Published:Wednesday | December 30, 2020 | 12:17 AMChristopher Serju/Senior Gleaner Writer
Dr Dainia Baugh speaking on what drives the success of the Heart Institute of the Caribbean (HIC) and HIC Hospital.
Dr Dainia Baugh speaking on what drives the success of the Heart Institute of the Caribbean (HIC) and HIC Hospital.

The recent visit of Nigeria’s Foreign Minister Geoffery Onyeama on the inaugural direct flight operated by Air Peace from Lagos was timed to commemorate 50 years of excellent bilateral relations between both countries. One of the scheduled stops on his itinerary was at the Heart Institute of the Caribbean (HIC) and HIC Heart Hospital in Kingston which has a well-earned reputation as an international centre of excellence in cardiovascular care.

During the tour, the diplomat and his entourage were able to catch up with their countryman Professor Ernest Madu, who co-founded the facility, as well as get some insight into its world-class operations, with a view to replicating this model of private cardiovascular healthcare in Nigeria.

Afterwards, the incoming CEO of HIC, Dr Dainia Baugh, told The Gleaner that the visit was an important agenda item for the high-level Nigerian team.

“They made a special effort to include us in their itinerary to see what we are doing here and how they can duplicate it in a bigger way,” she said. “The news has travelled far about what we are doing here and as they even look at what is happening with the United States – Johns Hopkins, Harvard, Yale. It has pointed them to us as an example of what is happening in a developing economy in delivering First-World care.”

New motivation

The visit will serve as a shot in the arm for the HIC team and give them new motivation to keep going.

Baugh admitted that Jamaica is not necessarily the easiest place to do business or to change paradigms, since people are set in their ways and are very often opposed to change.

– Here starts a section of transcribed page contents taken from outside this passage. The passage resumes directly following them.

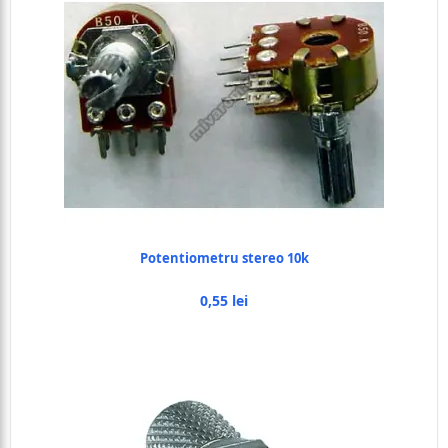
Potentiometru stereo 10k
0,55 lei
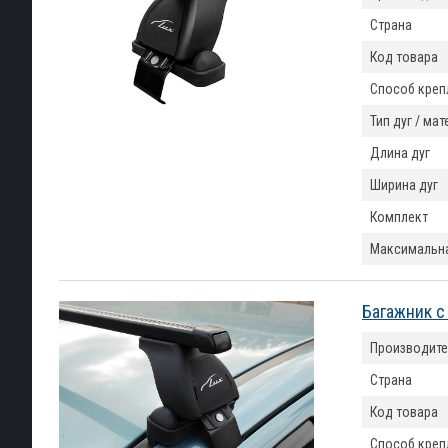
Страна
Код товара
Способ креп
Тип дуг / ма
Длина дуг
Ширина дуг
Комплект
Максимальна
Багажник с
Производите
Страна
Код товара
Способ креп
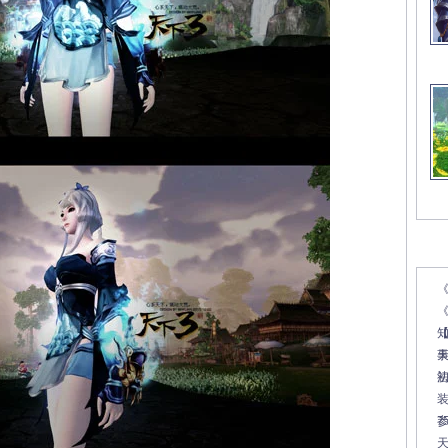
文
《
7
天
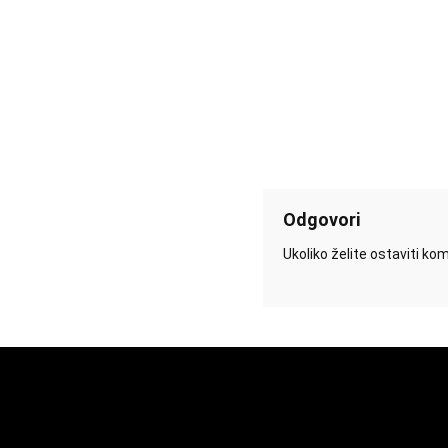
Odgovori
Ukoliko želite ostaviti k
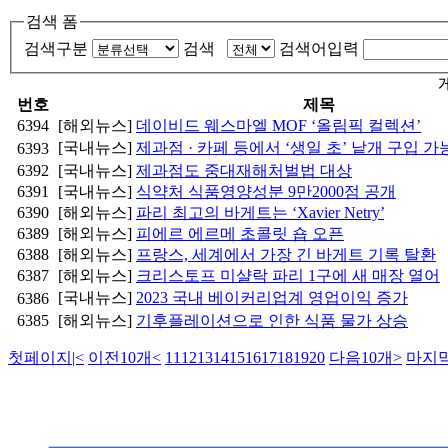
검색 폼
검색구분
검색
검색어입력
번호
제목
6394
[해외뉴스]
데이비드 웨스마엘 MOF ‘올림픽 컬렉션’
[국내뉴스]
제과점 · 카페 등에서 ‘생일 초’ 낱개 구입 가
6393
6392
[국내뉴스]
제과점도 중대재해처벌법 대상
6391
[국내뉴스]
식약처 식품영양성분 9만2000점 공개
6390
[해외뉴스]
파리 최고의 바게트는 ‘Xavier Netry’
6389
[해외뉴스]
피에르 에르메 초콜릿 숍 오픈
6388
[해외뉴스]
프랑스, 세계에서 가장 긴 바게트 기록 탈환
6387
[해외뉴스]
크리스토프 미샬락 파리 1구에 새 매장 열어
[국내뉴스]
2023 국내 베이커리업계 영업이익 증가
6386
6385
[해외뉴스]
기후플레이션으로 인한 식품 물가 상승
첫페이지
|<
이전10개
<
11
12
13
14
15
16
17
18
19
20
다음10개
>
마지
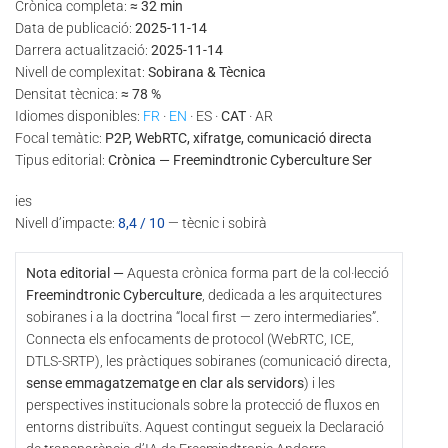
Crònica completa:
≈ 32 min
Data de publicació:
2025-11-14
Darrera actualització:
2025-11-14
Nivell de complexitat:
Sobirana & Tècnica
Densitat tècnica:
≈ 78 %
Idiomes disponibles:
FR
·
EN
· ES ·
CAT
· AR
Focal temàtic:
P2P, WebRTC, xifratge, comunicació directa
Tipus editorial:
Crònica — Freemindtronic Cyberculture Ser
ies
Nivell d’impacte:
8,4 / 10
— tècnic i sobirà
Nota editorial —
Aquesta crònica forma part de la col·lecció
Freemindtronic Cyberculture
, dedicada a les arquitectures
sobiranes i a la doctrina “local first — zero intermediaries”.
Connecta els enfocaments de protocol (WebRTC, ICE,
DTLS-SRTP), les pràctiques sobiranes (comunicació directa,
sense emmagatzematge en clar als servidors
) i les
perspectives institucionals sobre la protecció de fluxos en
entorns distribuïts. Aquest contingut segueix la Declaració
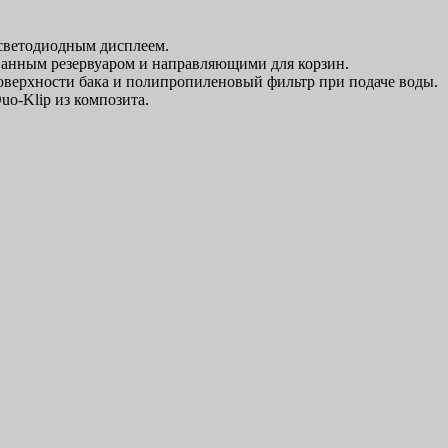
 светодиодным дисплеем.
ванным резервуаром и направляющими для корзин.
оверхности бака и полипропиленовый фильтр при подаче воды.
-Klip из композита.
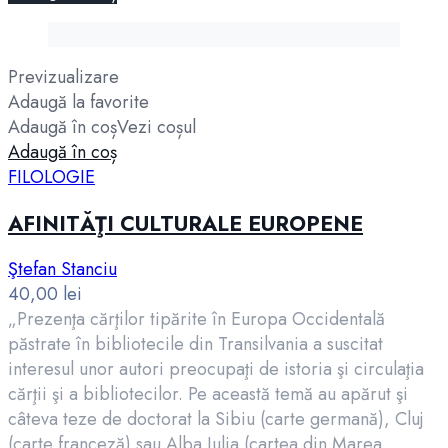
Previzualizare
Adaugă la favorite
Adaugă în coș
Vezi coșul
Adaugă în coș
FILOLOGIE
AFINITĂŢI CULTURALE EUROPENE
Ştefan Stanciu
40,00
lei
„Prezenţa cărţilor tipărite în Europa Occidentală
păstrate în bibliotecile din Transilvania a suscitat
interesul unor autori preocupaţi de istoria şi circulaţia
cărţii şi a bibliotecilor. Pe această temă au apărut şi
câteva teze de doctorat la Sibiu (carte germană), Cluj
(carte franceză) sau Alba Iulia (cartea din Marea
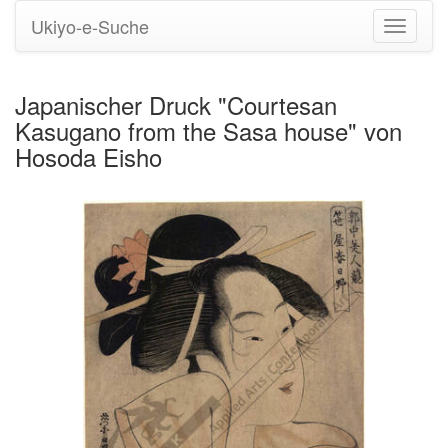
Ukiyo-e-Suche
Navigati
umstell
Japanischer Druck "Courtesan
Kasugano from the Sasa house" von
Hosoda Eisho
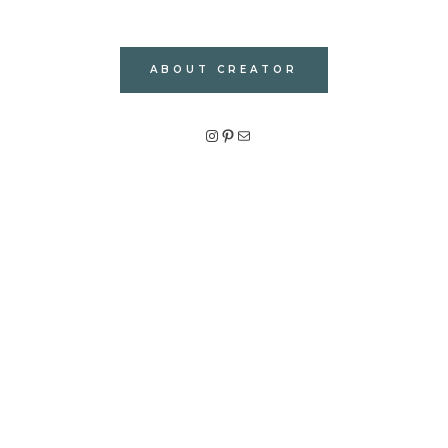
ABOUT CREATOR
Instagram
Pinterest
メール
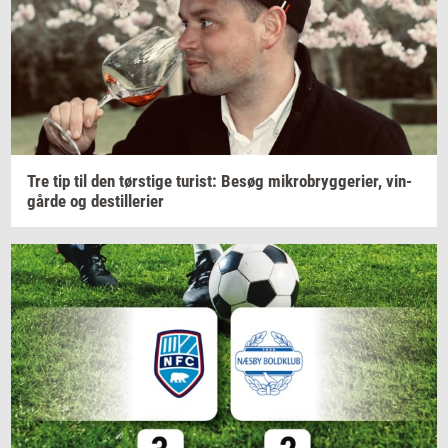
Tre tip til den
tørsti­ge
turist:
Besøg
mi­kro­bryg­ge­ri­er,
vin­
går­de
og
destil­le­ri­er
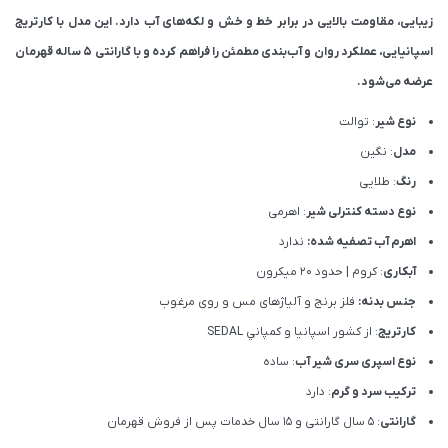
زیبایی، مقاومت بالایی در برابر خط و خش و لکه‌های آب دارد. این مدل با کارتریج
اسپانیایی، عملکرد روان و آب‌بندی مطمئن را فراهم کرده و با گارانتی ۵ ساله قهرمان
عرضه می‌شود.
نوع شیر
: توالت
مدل
: نگین
رنگ
: طلایی
نوع دسته کنترلی شیر
: اهرمی
اهرم آب تصفیه شده:
ندارد
آبکاری
: کروم | حدود 20 میکرون
جنس بدنه:
فلز برنج و آلیاژهای مس و روی مرغوب
کارتریج
: از كشور اسپانيا و كمپاني SEDAL
نوع اسپری سری شیر آب
: ساده
ترکیب سرد و گرم
: دارد
گارانتی
: 5 سال گارانتی و 15 سال خدمات پس از فروش قهرمان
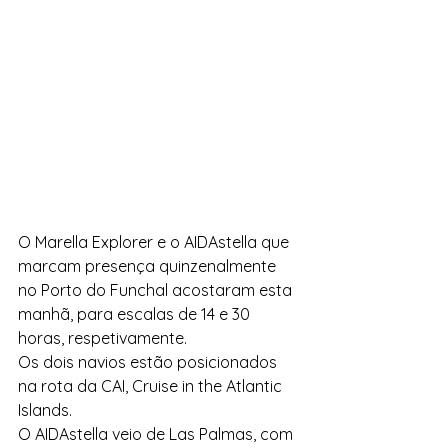
O Marella Explorer e o AIDAstella que 
marcam presença quinzenalmente 
no Porto do Funchal acostaram esta 
manhã, para escalas de 14 e 30 
horas, respetivamente.
Os dois navios estão posicionados 
na rota da CAI, Cruise in the Atlantic 
Islands.
O AIDAstella veio de Las Palmas, com 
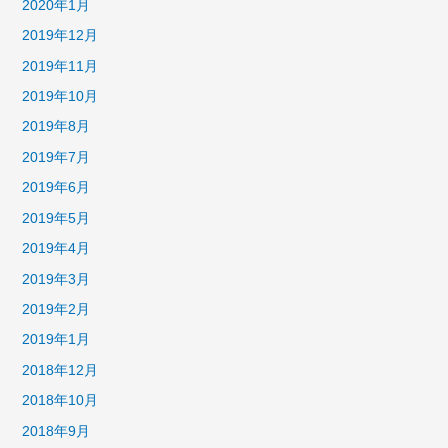
2020年1月
2019年12月
2019年11月
2019年10月
2019年8月
2019年7月
2019年6月
2019年5月
2019年4月
2019年3月
2019年2月
2019年1月
2018年12月
2018年10月
2018年9月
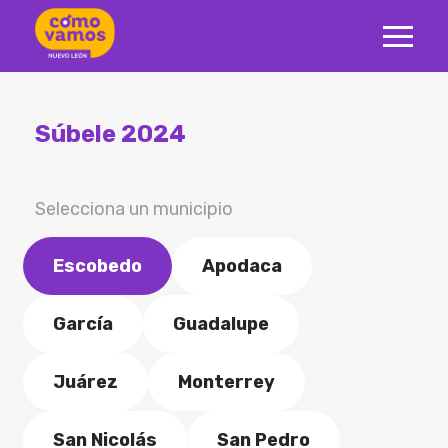
Súbele 2024
Selecciona un municipio
Escobedo
Apodaca
García
Guadalupe
Juárez
Monterrey
San Nicolás
San Pedro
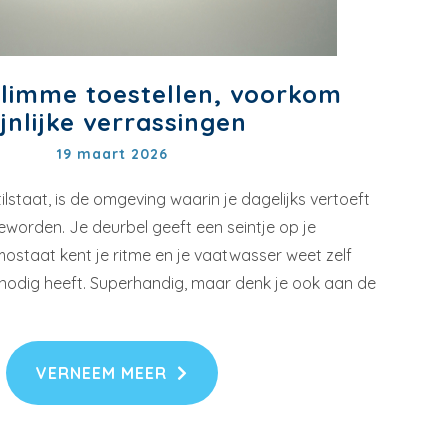
 slimme toestellen, voorkom
ijnlijke verrassingen
19 maart 2026
tilstaat, is de omgeving waarin je dagelijks vertoeft
 geworden. Je deurbel geeft een seintje op je
ostaat kent je ritme en je vaatwasser weet zelf
 nodig heeft. Superhandig, maar denk je ook aan de
VERNEEM MEER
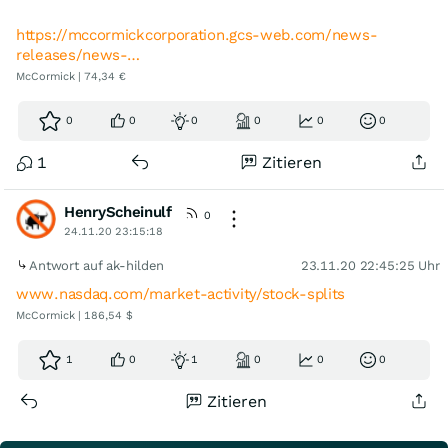
https://mccormickcorporation.gcs-web.com/news-
releases/news-…
McCormick | 74,34 €
0
0
0
0
0
0
1
Zitieren
HenryScheinulf
0
24.11.20 23:15:18
Antwort auf ak-hilden
23.11.20 22:45:25 Uhr
www.nasdaq.com/market-activity/stock-splits
McCormick | 186,54 $
1
0
1
0
0
0
Zitieren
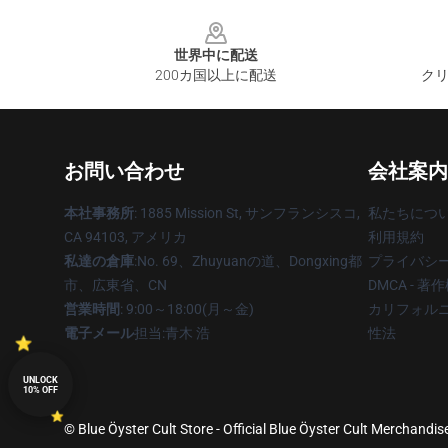
Footer
世界中に配送
200カ国以上に配送
クリ
お問い合わせ
会社案内
本社事務所
: 1885 Mission St, サンフランシスコ,
私たちにつ
CA 94103, アメリカ
利用規約
私達の倉庫
:No. 69、Zhuyuanの道、Dongxing都
プライバシ
市、広東省、CN
DMCA - 
営業時間
: 9:00～18:00(月～金)
カリフォルニ
電子メール
担当:青木 浩
性法
UNLOCK
10% OFF
© Blue Öyster Cult Store - Official Blue Öyster Cult Merchandis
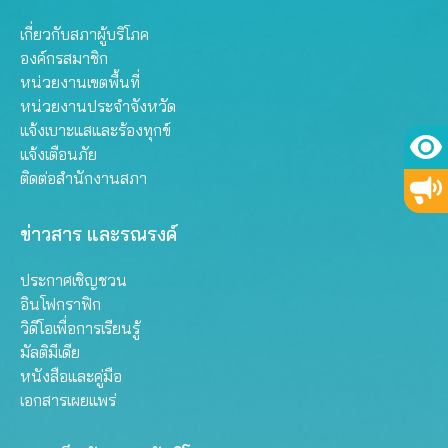
เกี่ยวกับสภาผู้บริโภค
องค์กรสมาชิก
หน่วยงานเขตพื้นที่
หน่วยงานประจำจังหวัด
แจ้งเบาะแสและร้องทุกข์
แจ้งเตือนภัย
ติดต่อสำนักงานสภา
ข่าวสาร และรณรงค์
ประกาศเชิญชวน
อินโฟกราฟิก
วิดีโอเพื่อการเรียนรู้
มัลติมีเดีย
หนังสือและคู่มือ
เอกสารเผยแพร่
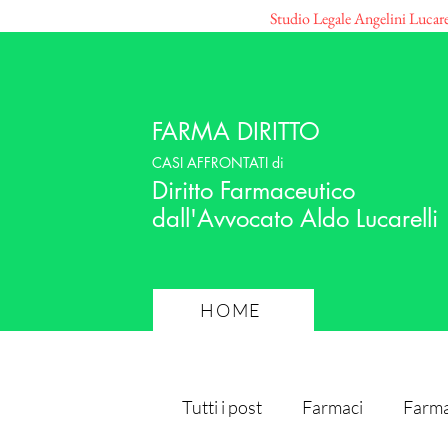
Studio Legale Angelini Lucar
FARMA DIRITTO
CASI AFFRONTATI di
Diritto Farmaceutico
dall'Avvocato Aldo Lucarelli
HOME
Tutti i post
Farmaci
Farma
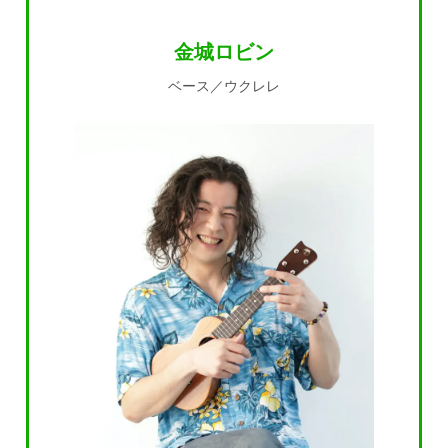
金城ロビン
ベース／ウクレレ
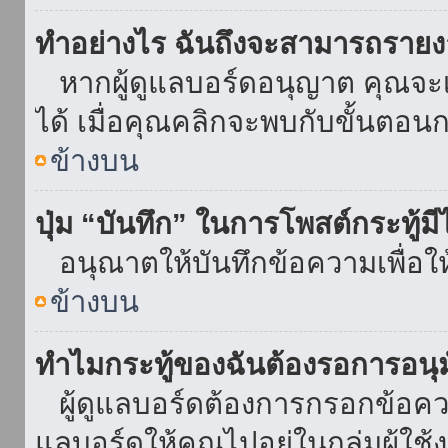
ทำอย่างไร ฉันถึงจะสามารถรายงา
หากผู้ดูแลบอร์ดอนุญาต คุณจะเห
ได้ เมื่อคุณคลิกจะพบกับขั้นตอ
ข้างบน
ปุ่ม “บันทึก” ในการโพสต์กระทู้ม
อนุณาตให้บันทึกข้อความเพื่อใ
ข้างบน
ทำไมกระทู้ของฉันต้องรอการอนุม
ผู้ดูแลบอร์ดต้องการกรอกข้อความ
แลบอร์ดให้คุณไปอยู่ในกลุ่มผู้ใ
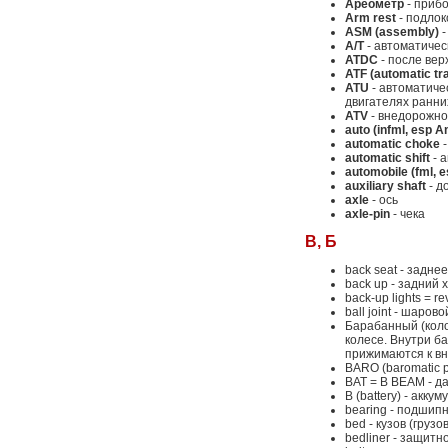
Ареометр
- прибо
Arm rest
- подлок
ASM (assembly)
-
A/T
- автоматичес
ATDC
- после вер
ATF (automatic tr
ATU
- автоматиче
двигателях ранни
ATV
- внедорожно
auto (infml, esp 
automatic choke
-
automatic shift
- 
automobile (fml, 
auxiliary shaft
- 
axle
- ось
axle-pin
- чека
B, Б
back seat - задне
back up - задний 
back-up lights = re
ball joint - шаро
Барабанный (коло
колесе. Внутри б
прижимаются к в
BARO (baromatic 
BAT = B BEAM - д
B (battery) - акку
bearing - подшип
bed - кузов (грузо
bedliner - защитн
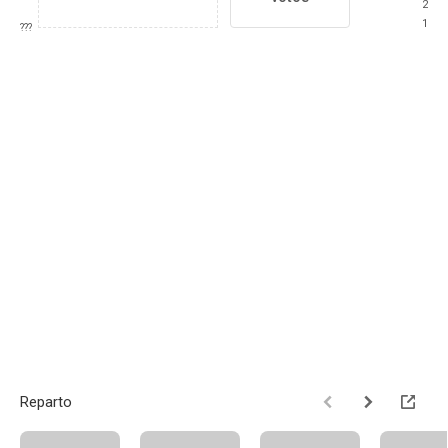
2
1
???
Reparto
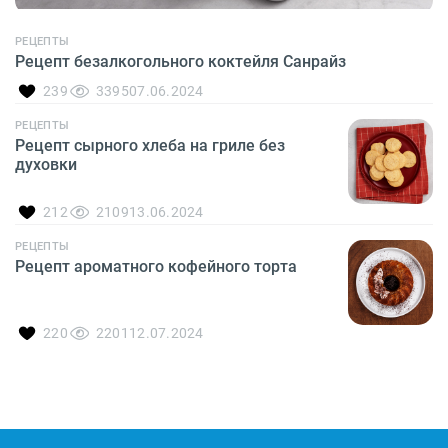
РЕЦЕПТЫ
Рецепт безалкогольного коктейля Санрайз
239
3395
07.06.2024
РЕЦЕПТЫ
Рецепт сырного хлеба на гриле без
духовки
212
2109
13.06.2024
РЕЦЕПТЫ
Рецепт ароматного кофейного торта
220
2201
12.07.2024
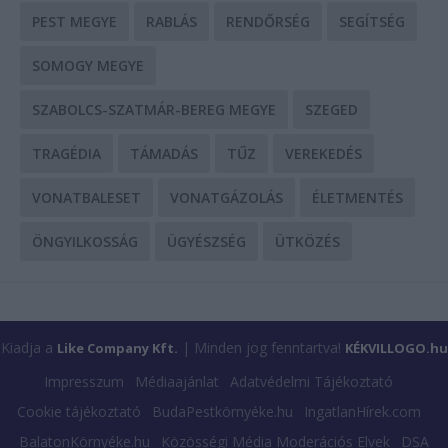
PEST MEGYE
RABLÁS
RENDŐRSÉG
SEGÍTSÉG
SOMOGY MEGYE
SZABOLCS-SZATMÁR-BEREG MEGYE
SZEGED
TRAGÉDIA
TÁMADÁS
TŰZ
VEREKEDÉS
VONATBALESET
VONATGÁZOLÁS
ÉLETMENTÉS
ÖNGYILKOSSÁG
ÜGYÉSZSÉG
ÜTKÖZÉS
Kiadja a
| Minden jog fenntartva!
Like Company Kft.
KÉKVILLOGO.hu
Impresszum
Médiaajánlat
Adatvédelmi Tájékoztató
Cookie tájékoztató
BudaPestkörnyéke.hu
IngatlanHírek.com
BalatonKörnyéke.hu
Közösségi Média Moderációs Elvek
DSA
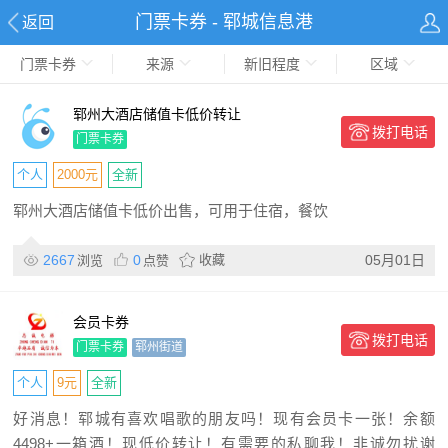
门票卡券 - 郓城信息港
返回
门票卡券
来源
新旧程度
区域
郓州大酒店储值卡低价转让
拨打电话
门票卡券
个人
2000元
全新
郓州大酒店储值卡低价出售，可用于住宿，餐饮
2667
0
收藏
05月01日
浏览
点赞
会员卡券
拨打电话
门票卡券
郓州街道
个人
9元
全新
好消息！郓城有喜欢唱歌的朋友吗！现有会员卡一张！余额
4498+一箱酒！现低价转让！有需要的私聊我！非诚勿扰谢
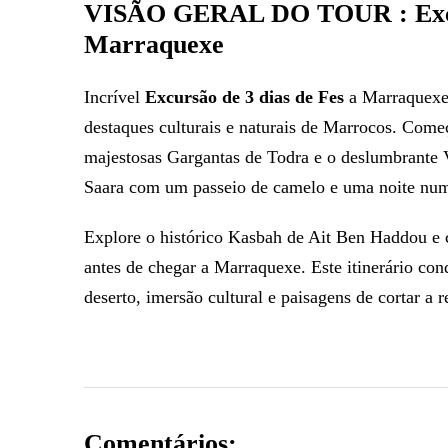
VISÃO GERAL DO TOUR : Excurs
Marraquexe
Incrível
Excursão de 3 dias de Fes
a Marraquexe,
destaques culturais e naturais de Marrocos. Começ
majestosas Gargantas de Todra e o deslumbrante
Saara com um passeio de camelo e uma noite nu
Explore o histórico Kasbah de Ait Ben Haddou e 
antes de chegar a Marraquexe. Este itinerário co
deserto, imersão cultural e paisagens de cortar a r
Comentários:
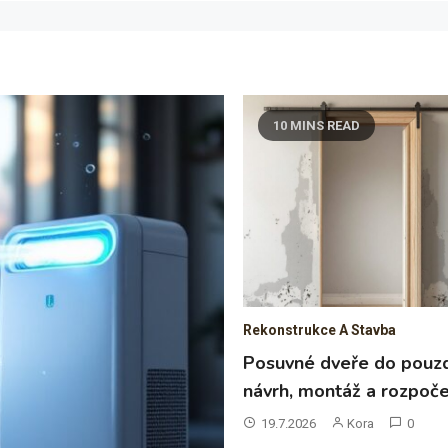
10 MINS READ
Rekonstrukce A Stavba
Posuvné dveře do pouzd
návrh, montáž a rozpoč
19.7.2026
Kora
0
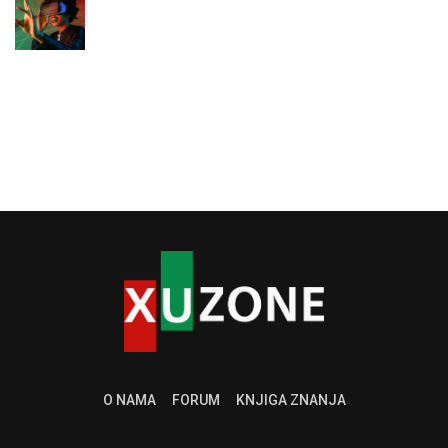
O NAMA
FORUM
KNJIGA ZNANJA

“The first thing you are met with is a lot of suspicion, and then that suspicion can often turn to hostility ... ,” she said.

“If the chairman of medicine at Johns Hopkins University says, ‘Wow, this is good’, if he puts his money where his mouth is and says to other people, ‘You should look at that place’, then it reinforces to us that what we are doing is worthy of emulation and for those of us who have practised in the wider world, we know it,” said Baugh.